_Given instruction_
Please write out, line for line, the records from the line that contains "Rendered at 1650 by 1200 pixels." through the end of the records, including both ends.

── Raw data

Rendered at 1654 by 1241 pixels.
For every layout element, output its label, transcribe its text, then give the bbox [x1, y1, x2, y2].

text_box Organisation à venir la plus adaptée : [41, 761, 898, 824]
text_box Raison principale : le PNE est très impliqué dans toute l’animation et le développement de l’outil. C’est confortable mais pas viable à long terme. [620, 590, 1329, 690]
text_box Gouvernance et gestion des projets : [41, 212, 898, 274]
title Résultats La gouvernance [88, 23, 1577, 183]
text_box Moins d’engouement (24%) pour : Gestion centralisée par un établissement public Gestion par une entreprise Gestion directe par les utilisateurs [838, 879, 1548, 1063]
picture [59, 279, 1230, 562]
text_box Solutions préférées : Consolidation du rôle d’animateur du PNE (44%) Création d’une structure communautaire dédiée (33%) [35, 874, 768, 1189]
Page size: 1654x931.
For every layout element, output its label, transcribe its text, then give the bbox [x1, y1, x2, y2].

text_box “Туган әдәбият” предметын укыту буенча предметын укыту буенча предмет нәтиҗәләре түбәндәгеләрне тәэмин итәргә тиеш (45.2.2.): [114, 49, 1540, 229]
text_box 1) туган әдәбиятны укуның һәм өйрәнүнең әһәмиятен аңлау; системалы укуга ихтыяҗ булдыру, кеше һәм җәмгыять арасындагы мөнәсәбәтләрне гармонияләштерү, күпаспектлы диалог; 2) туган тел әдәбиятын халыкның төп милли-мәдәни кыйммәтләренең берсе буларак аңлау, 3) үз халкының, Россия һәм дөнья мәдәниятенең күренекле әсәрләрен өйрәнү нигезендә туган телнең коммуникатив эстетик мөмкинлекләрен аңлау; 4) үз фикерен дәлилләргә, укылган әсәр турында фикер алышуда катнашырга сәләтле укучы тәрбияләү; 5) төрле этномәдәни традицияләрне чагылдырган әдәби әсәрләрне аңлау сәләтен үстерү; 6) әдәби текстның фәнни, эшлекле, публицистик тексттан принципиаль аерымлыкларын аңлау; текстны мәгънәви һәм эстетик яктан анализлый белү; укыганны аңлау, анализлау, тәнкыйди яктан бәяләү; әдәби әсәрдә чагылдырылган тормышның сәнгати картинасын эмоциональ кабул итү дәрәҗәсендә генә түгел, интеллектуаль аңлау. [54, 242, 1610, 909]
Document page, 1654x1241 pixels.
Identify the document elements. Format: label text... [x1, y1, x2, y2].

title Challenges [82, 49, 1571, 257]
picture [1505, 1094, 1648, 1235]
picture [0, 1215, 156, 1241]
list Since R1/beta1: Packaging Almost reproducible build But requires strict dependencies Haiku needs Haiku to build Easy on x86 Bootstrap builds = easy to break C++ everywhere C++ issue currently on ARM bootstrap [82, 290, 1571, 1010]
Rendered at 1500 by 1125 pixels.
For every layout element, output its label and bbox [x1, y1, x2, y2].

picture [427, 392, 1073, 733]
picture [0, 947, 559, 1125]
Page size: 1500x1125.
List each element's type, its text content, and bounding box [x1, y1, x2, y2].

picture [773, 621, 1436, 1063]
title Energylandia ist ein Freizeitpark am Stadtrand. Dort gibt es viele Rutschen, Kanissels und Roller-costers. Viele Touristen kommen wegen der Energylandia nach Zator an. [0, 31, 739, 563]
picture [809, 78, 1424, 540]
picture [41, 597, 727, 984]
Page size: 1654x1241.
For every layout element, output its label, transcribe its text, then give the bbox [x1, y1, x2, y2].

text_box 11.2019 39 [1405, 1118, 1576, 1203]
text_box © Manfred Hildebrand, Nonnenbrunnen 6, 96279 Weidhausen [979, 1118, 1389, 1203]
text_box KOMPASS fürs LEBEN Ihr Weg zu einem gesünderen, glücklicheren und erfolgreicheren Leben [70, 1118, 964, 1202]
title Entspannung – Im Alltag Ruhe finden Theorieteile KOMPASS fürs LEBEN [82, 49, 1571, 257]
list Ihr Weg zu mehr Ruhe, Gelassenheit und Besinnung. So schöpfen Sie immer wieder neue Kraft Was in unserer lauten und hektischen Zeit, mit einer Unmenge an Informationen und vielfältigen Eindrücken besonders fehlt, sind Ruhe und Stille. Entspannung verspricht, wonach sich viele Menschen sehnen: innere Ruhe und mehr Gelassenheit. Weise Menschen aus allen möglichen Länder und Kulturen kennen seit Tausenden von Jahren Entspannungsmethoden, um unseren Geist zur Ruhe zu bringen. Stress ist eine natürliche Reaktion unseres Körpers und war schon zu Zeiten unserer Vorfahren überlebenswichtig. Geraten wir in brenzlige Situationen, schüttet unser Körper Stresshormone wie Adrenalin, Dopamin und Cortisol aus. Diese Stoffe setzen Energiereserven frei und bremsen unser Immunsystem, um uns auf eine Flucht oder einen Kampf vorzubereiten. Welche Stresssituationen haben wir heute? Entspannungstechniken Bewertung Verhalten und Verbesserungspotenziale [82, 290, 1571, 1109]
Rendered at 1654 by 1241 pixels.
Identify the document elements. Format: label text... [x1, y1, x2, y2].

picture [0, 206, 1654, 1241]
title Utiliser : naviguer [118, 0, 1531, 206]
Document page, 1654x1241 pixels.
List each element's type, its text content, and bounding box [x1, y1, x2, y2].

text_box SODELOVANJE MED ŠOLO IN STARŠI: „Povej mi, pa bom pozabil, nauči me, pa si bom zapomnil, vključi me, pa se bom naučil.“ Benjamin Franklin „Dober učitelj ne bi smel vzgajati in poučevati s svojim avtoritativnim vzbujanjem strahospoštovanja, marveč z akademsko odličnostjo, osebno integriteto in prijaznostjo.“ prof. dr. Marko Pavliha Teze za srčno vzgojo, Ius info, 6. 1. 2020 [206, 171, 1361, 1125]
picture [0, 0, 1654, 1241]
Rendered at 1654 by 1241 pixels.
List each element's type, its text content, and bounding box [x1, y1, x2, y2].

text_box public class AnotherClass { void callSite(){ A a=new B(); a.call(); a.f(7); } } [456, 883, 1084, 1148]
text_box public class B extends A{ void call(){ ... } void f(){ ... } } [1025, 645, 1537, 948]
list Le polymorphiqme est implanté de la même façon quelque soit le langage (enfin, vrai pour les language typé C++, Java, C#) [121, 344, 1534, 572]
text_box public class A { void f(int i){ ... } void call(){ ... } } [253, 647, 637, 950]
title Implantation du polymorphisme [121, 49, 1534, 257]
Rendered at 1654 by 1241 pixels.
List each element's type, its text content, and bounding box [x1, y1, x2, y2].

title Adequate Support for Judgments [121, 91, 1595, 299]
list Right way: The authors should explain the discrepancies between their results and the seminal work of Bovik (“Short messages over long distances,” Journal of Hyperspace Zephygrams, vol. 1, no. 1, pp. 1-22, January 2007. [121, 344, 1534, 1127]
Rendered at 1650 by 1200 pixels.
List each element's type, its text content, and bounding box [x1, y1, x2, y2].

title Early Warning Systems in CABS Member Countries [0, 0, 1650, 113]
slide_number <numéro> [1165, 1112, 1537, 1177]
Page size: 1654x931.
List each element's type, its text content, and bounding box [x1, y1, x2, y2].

────

_Worked answer_
Rendered at 1650 by 1200 pixels.
List each element's type, its text content, and bounding box [x1, y1, x2, y2].

title Early Warning Systems in CABS Member Countries [0, 0, 1650, 113]
slide_number <numéro> [1165, 1112, 1537, 1177]
Page size: 1654x931.
List each element's type, its text content, and bounding box [x1, y1, x2, y2].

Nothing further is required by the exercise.